Une grande gène se faisait jour derrière mon copain, mais pourquoi ?

Mettant en oeuvre un culot sans limite (du moins quand il s’agit de me foutre de la gueule des autres) je singeais la personne montrant son ticket de tram.

ET EN PLUS ILS N’ONT PAS LE GOÛT DE LA POÉSIE.

J’imite avec toute la lourdeur possible le mec qui venait de se montrer blasé.

ILS SONT FATIGUÉS, ILS ONT TRAVAILLÉ TOUTE LA JOURNÉE.

Je mime l’imbécile parfait qui s’est abruti au travail.

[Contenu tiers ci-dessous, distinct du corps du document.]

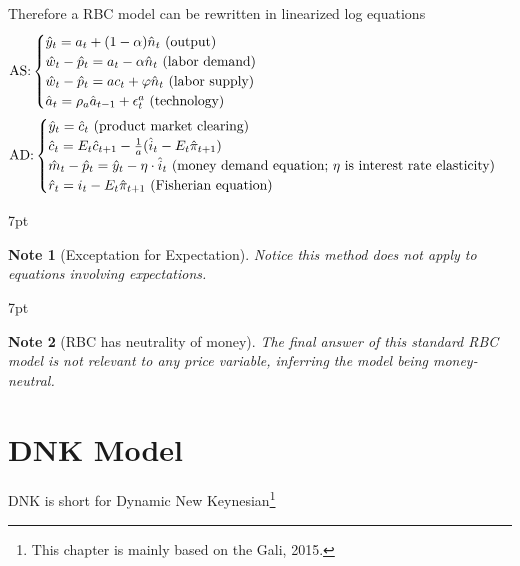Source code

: \documentclass{article}
\newenvironment{blueblock}{
\def\FrameCommand{
  \hspace{1pt}
    {\color{DarkBlue}
    \vrule width 2pt}
    {\color{blueshade}
    \vrule width 4pt}
  \colorbox{blueshade}
}
\MakeFramed{
  \advance
  \hsize-
  \width
  \FrameRestore}
\noindent\hspace{-4.55pt}%
\begin{adjustwidth}{}{7pt}
\vspace{2pt}\vspace{2pt}
}
{\vspace{2pt}\end{adjustwidth}\endMakeFramed}
\newtheorem{note}{Note}
\begin{document}
{\color{red} Therefore a RBC model can be rewritten in linearized log equations
\begin{align}
\color{red}&\text{AS:} \begin{cases}
\hat y_{t}=a_{t}+(1-\alpha)\hat n_{t} \text{ (output)}\\
\hat w_{t}-\hat p_{t}=a_{t}-\alpha \hat n_{t} \text{ (labor demand)}\\
\hat w_{t}-\hat p_{t}=a c_{t}+\varphi \hat n_{t} \text{ (labor supply)}\\
\hat a_{t}=\rho_a \hat a_{t-1}+\epsilon_t^a \text{ (technology)}
\end{cases} 
\\&
\text{AD:} \begin{cases}
\hat y_{t}=\hat c_{t} \text{ (product market clearing)}\\
\hat c_{t}=E_{t}\hat c_{t+1}-\frac{1}{a}(\hat i_{t}-E_{t}\hat \pi_{t+1}) \\
\hat m_{t}-\hat p_{t}=\hat y_{t}-\eta \cdot \hat i_{t} \text{ (money demand equation; $\eta$ is interest rate elasticity)}\\
\hat r_{t}=i_{t}-E_{t} \hat \pi_{t+1} \text{ (Fisherian equation)}
\end{cases}
\end{align}
}

\begin{blueblock}
\begin{note}[Exceptation for Expectation]
Notice this method does not apply to equations involving expectations.
\end{note}
\end{blueblock}

\begin{blueblock}
\begin{note}[RBC has neutrality of money]
The final answer of this standard RBC model is not relevant to any price variable, inferring the model being money-neutral.
\end{note}
\end{blueblock}









\newpage
\section{DNK Model}\label{dnk-model}

DNK is short for Dynamic New Keynesian\footnote{This chapter is mainly based on the Gali, 2015.}
\end{document}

Je suis incapable de dire si mon ami se rendait compte du manège, ou s’il sentait la révolte grondant derrière lui, ou s’il voulait partir avant l’arrivée du tram (il est vrai que son vélo était sur les rails).

Bref, pressé, il me dit au revoir en rigolant (tout le monde rigole avec moi, décidément), m’obligeant à mettre fin au festival, puisque, à ma grande honte, je dois avouer que l’utilisais comme paravent.

Et le tram arriva, et repartit, et le quai se retrouva encore vide, et encore de nouvelles personnes arrivèrent…

Bonjour, mesdames zé messieurs…

Tout était oublié, tout était recommencé.

 

2 commentaires

  • Mise en abyme!
    Cela dit, la réflexion sur la poésie me semble d’un symbolisme glaçant et si triste concernant la façon dont elle est perçue par ceux qui ne la connaissent pas. Quel dommage que tu n’aies pu lui donner à entendre qu’elle fait du bien à l’âme et peut-être même encore plus après une journée de travail! et que ce n’est pas une lecture forcément difficile …

  • Merci Carole pour ton commentaire.

    Dans la rue, il faut se garder de tout jugement du public, sur la façon dont la poésie est perçue, etc. On ne peut même pas être sûr qu’ils ne la connaissent pas. Il peut y avoir tant de raisons dans leur histoire personnelle qu’on ignore, etc,

    Ici, je pense qu’ils voulaient se valoriser facilement… profiter de mon public, en quelque sorte… et alors ?… Qu’ils le fassent, pas de problèmes de mon coté, le public ne m’appartient pas.

    Mais c’est vrai que quelques fois ça énerve 🙂

    Dans l’ensemble la poésie n’est pas si mal que ça perçue dans le public. Elle est pas forcément perçue comme on imagine, mais il y a une intérêt important, et j’essaie d’en rendre compte dans mes histoires… Aux poètes et aux artistes de travailler 🙂

    « Il faut un esprit à ça », dit le public… pas faux, non ? C’est aux gens qui font le spectacle de l’apporter, cet esprit.